We performed a review of ambulatory maintenance infliximab infusions between January 1, 2014, and December 31, 2015. Hospital-wide longitudinal data were available from a total of 427 infusions in 2014 and 466 infusions in 2015, representing a total of 123 unique patients (Cerner, Kansas City, MO; Epic, Madison, WI). This study was approved by the Stanford University Human Subjects Research Committee. The patient demographics are summarized in Table 1 and represent 2 distinct pediatric divisions, rheumatology (Rheum) and gastroenterology, hepatology, and nutrition (GI). This information was cross-referenced with electronic pharmacy records of epinephrine removal and return from the automated dispensing cabinets (Pyxis, Franklin Lakes, NJ; Omnicell, Mountain View, CA). Of note, there were 3 epinephrine removals during the 2-year review; none of these removals are documented as administered to the patient, and the automated dispensing cabinet data confirm the return of the medication. Data collected by the hospital code committee regarding rapid response and code blue calls were analyzed for significant events involving patients receiving infliximab infusions. At our institution, any reaction to infliximab requiring evaluation by an attending physician at the ambulatory setting would require escalation to a rapid response or code blue call. The data regarding unplanned diphenhydramine and/or hydrocortisone administration are unavailable.

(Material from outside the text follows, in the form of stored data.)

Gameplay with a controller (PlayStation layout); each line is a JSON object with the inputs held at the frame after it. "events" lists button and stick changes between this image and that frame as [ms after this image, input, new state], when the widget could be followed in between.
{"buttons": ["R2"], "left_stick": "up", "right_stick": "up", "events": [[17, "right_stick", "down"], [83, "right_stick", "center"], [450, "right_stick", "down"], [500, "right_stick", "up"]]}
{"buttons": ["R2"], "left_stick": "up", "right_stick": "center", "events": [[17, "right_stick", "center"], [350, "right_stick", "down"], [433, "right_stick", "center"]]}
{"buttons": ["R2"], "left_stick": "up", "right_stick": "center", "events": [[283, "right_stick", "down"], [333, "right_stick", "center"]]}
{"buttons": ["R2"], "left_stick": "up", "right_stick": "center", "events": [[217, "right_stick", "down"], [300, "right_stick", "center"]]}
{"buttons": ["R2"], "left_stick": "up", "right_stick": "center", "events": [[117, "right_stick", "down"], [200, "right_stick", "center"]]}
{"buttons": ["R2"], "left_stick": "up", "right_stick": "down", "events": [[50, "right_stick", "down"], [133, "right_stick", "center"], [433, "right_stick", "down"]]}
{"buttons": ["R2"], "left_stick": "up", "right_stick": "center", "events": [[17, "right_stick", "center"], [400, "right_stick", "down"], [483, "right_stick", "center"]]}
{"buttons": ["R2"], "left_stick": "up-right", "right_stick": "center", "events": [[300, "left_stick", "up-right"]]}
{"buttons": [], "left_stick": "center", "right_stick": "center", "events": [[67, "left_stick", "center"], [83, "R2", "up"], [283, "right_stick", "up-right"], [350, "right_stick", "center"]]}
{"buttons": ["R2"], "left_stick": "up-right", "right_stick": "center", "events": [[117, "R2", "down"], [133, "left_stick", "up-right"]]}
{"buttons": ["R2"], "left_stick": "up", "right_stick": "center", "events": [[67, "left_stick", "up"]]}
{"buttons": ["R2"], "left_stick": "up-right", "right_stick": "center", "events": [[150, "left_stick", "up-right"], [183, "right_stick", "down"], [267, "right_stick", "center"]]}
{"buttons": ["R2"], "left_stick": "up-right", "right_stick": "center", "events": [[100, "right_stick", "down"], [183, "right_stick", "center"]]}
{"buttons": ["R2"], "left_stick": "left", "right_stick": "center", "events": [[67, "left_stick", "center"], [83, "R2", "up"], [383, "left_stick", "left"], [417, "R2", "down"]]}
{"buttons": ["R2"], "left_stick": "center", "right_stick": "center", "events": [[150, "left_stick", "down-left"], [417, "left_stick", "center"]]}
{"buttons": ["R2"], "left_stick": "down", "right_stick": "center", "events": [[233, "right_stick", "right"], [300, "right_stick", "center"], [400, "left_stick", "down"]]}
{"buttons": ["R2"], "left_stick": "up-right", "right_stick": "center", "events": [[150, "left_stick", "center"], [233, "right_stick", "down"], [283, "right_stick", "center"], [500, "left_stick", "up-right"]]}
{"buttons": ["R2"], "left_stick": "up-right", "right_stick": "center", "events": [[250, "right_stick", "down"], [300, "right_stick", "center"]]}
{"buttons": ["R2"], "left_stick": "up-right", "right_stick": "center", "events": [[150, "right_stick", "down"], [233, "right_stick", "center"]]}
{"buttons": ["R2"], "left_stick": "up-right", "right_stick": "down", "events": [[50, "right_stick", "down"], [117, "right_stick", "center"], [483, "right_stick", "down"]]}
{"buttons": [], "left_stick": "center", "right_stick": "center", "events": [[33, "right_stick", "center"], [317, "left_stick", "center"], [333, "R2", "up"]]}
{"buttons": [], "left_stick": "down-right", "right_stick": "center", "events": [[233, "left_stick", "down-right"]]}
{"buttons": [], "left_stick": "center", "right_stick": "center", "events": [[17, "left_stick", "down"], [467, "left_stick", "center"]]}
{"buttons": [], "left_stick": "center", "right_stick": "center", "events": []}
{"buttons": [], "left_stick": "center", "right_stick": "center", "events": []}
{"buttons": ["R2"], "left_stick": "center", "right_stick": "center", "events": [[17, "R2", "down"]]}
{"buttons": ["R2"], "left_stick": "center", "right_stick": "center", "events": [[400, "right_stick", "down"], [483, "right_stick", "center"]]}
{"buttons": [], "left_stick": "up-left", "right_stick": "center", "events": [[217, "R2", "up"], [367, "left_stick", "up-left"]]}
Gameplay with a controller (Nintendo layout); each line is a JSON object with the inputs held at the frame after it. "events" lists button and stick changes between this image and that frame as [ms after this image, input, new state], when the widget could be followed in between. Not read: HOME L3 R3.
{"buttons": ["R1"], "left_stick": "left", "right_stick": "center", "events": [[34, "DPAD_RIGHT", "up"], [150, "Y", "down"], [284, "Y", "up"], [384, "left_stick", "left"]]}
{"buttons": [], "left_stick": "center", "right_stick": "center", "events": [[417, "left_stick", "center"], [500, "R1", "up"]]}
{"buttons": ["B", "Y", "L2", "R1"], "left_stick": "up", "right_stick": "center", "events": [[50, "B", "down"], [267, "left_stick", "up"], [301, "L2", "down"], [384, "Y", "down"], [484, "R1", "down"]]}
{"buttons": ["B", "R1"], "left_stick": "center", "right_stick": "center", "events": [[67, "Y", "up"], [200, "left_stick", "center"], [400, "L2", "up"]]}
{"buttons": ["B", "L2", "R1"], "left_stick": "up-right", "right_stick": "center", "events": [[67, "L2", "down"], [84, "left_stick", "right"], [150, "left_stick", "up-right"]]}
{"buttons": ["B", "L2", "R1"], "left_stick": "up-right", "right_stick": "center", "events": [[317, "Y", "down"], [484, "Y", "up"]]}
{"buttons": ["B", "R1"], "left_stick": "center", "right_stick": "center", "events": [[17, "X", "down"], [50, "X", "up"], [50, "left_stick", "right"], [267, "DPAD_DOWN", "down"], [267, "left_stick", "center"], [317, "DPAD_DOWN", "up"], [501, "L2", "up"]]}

During the 2-year review period, 2 significant practice changes occurred regarding ambulatory infliximab infusions. In 2015, in light of emerging evidence, the gastroenterology service converted to a 1-hour infliximab infusion from 3-hour infusions (10–13), whereas the rheumatology maintained their infusions at 3 hours. Also in 2015, 1 gastroenterology provider omitted premedications from all infliximab infusions. For a 1-year time span, these changes resulted in a 51% decrease in total infusion hours (1281 to 630 infusion hours), despite a 9% increase in total number of infusions. One hundred eleven infusions were administered without premedications, representing 22 patients. There were no epinephrine administrations associated with infliximab maintenance infusions in 2014 or 2015. In addition, there were no code blue/rapid response calls associated with infliximab maintenance infusions (Table 2).
In our experience, the frequency of severe infliximab infusion reactions requiring epinephrine is very low, and corresponds with recently published literature (1–13). The reported severe reaction frequency is estimated between 0.04% and 1% (1,2,11), and we would have expected approximately between 1 and 9 severe reactions. Infusing infliximab more than 1 hour rather than 3 and omitting standard premedications does not appear to increase the risk for severe infusion reactions. The adult data available support 1 hour infusions for both GI and rheumatologic indications. A meta-analysis by Neef et al (11) reports infusion reactions occurred in 2.2% of standard infliximab infusions, and in 0.9% of 1-hour infusions, without stratifying the reaction type. Our results and the growing body of literature support the omission of premedications without an instigating event. Omission of premedications translates to improved patient experience, shorter length of monitoring, and avoidance of potential adverse drug events. In addition, shortening infusion times presents an excellent opportunity to reduce cost associated with infusions, as non-drug cost constitutes more than 75% of the total health care cost, the highest percentage of that attributing to personnel costs (14). These findings highlight a quality-improvement opportunity to standardize infliximab infusions to streamline care in a pediatric ambulatory setting.